WHAT TO DO
The answer must be every line from the entries below that includes "wire".

(RECORDS FOR THIS TASK begins)

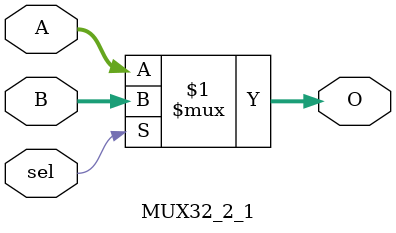
<source format=v>
`timescale 1ns / 1ps
module MUX32_2_1(
	input [31:0] A, B,
	input sel,
	output [31:0] O
    );
	assign O = sel? B: A;
endmodule

</source>
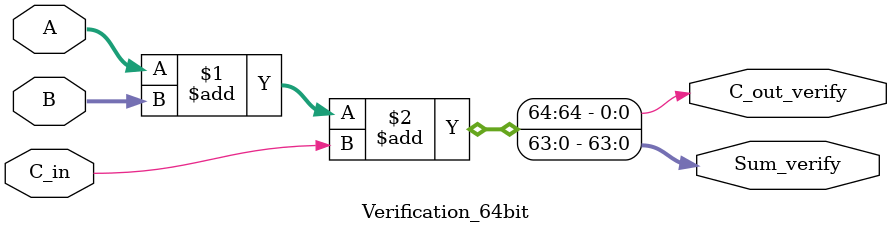
<source format=v>
`timescale 1ns / 1ps


module Verification_64bit(C_out_verify, Sum_verify, A, B, C_in);
    input [63:0] A, B;
    input C_in;
    output [63:0] Sum_verify;
    output C_out_verify;
    
    assign {C_out_verify, Sum_verify} = A + B + C_in;
endmodule
</source>
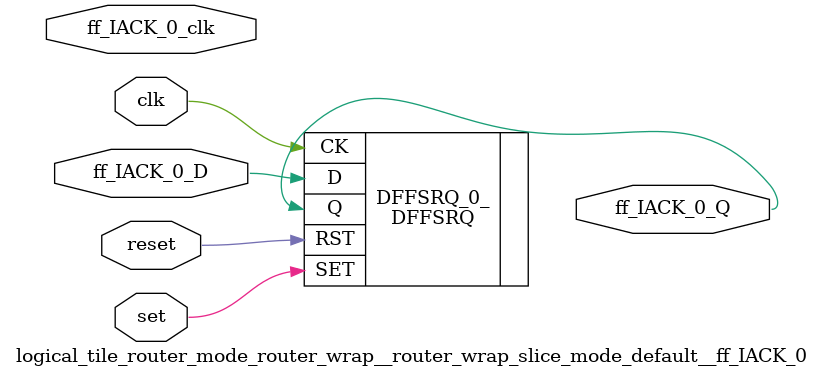
<source format=v>
`default_nettype none

module logical_tile_router_mode_router_wrap__router_wrap_slice_mode_default__ff_IACK_0(set,
                                                                                       reset,
                                                                                       clk,
                                                                                       ff_IACK_0_D,
                                                                                       ff_IACK_0_Q,
                                                                                       ff_IACK_0_clk);
//----- GLOBAL PORTS -----
input [0:0] set;
//----- GLOBAL PORTS -----
input [0:0] reset;
//----- GLOBAL PORTS -----
input [0:0] clk;
//----- INPUT PORTS -----
input [0:0] ff_IACK_0_D;
//----- OUTPUT PORTS -----
output [0:0] ff_IACK_0_Q;
//----- CLOCK PORTS -----
input [0:0] ff_IACK_0_clk;

//----- BEGIN wire-connection ports -----
wire [0:0] ff_IACK_0_D;
wire [0:0] ff_IACK_0_Q;
wire [0:0] ff_IACK_0_clk;
//----- END wire-connection ports -----


//----- BEGIN Registered ports -----
//----- END Registered ports -----



// ----- BEGIN Local short connections -----
// ----- END Local short connections -----
// ----- BEGIN Local output short connections -----
// ----- END Local output short connections -----

	DFFSRQ DFFSRQ_0_ (
		.SET(set),
		.RST(reset),
		.CK(clk),
		.D(ff_IACK_0_D),
		.Q(ff_IACK_0_Q));

endmodule
// ----- END Verilog module for logical_tile_router_mode_router_wrap__router_wrap_slice_mode_default__ff_IACK_0 -----

//----- Default net type -----
`default_nettype wire




</source>
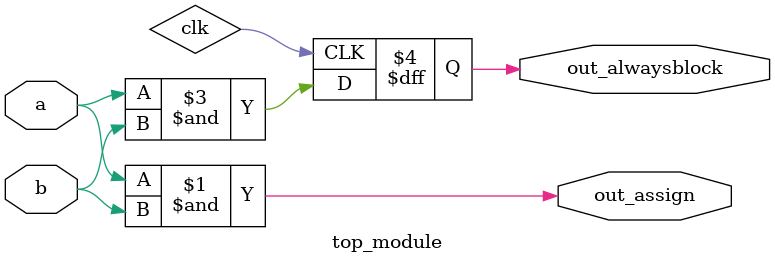
<source format=v>
module top_module(
    input a, 
    input b,
    output wire out_assign,
    output reg out_alwaysblock
);
    assign out_assign = a & b;
    always @(posedge clk)begin
        out_alwaysblock = a & b;
    end

endmodule

</source>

(RECORDS FOR THIS TASK ends)

OUTPUT OF THE EXERCISE
//----- BEGIN wire-connection ports -----
wire [0:0] ff_IACK_0_D;
wire [0:0] ff_IACK_0_Q;
wire [0:0] ff_IACK_0_clk;
//----- END wire-connection ports -----
`default_nettype wire
    output wire out_assign,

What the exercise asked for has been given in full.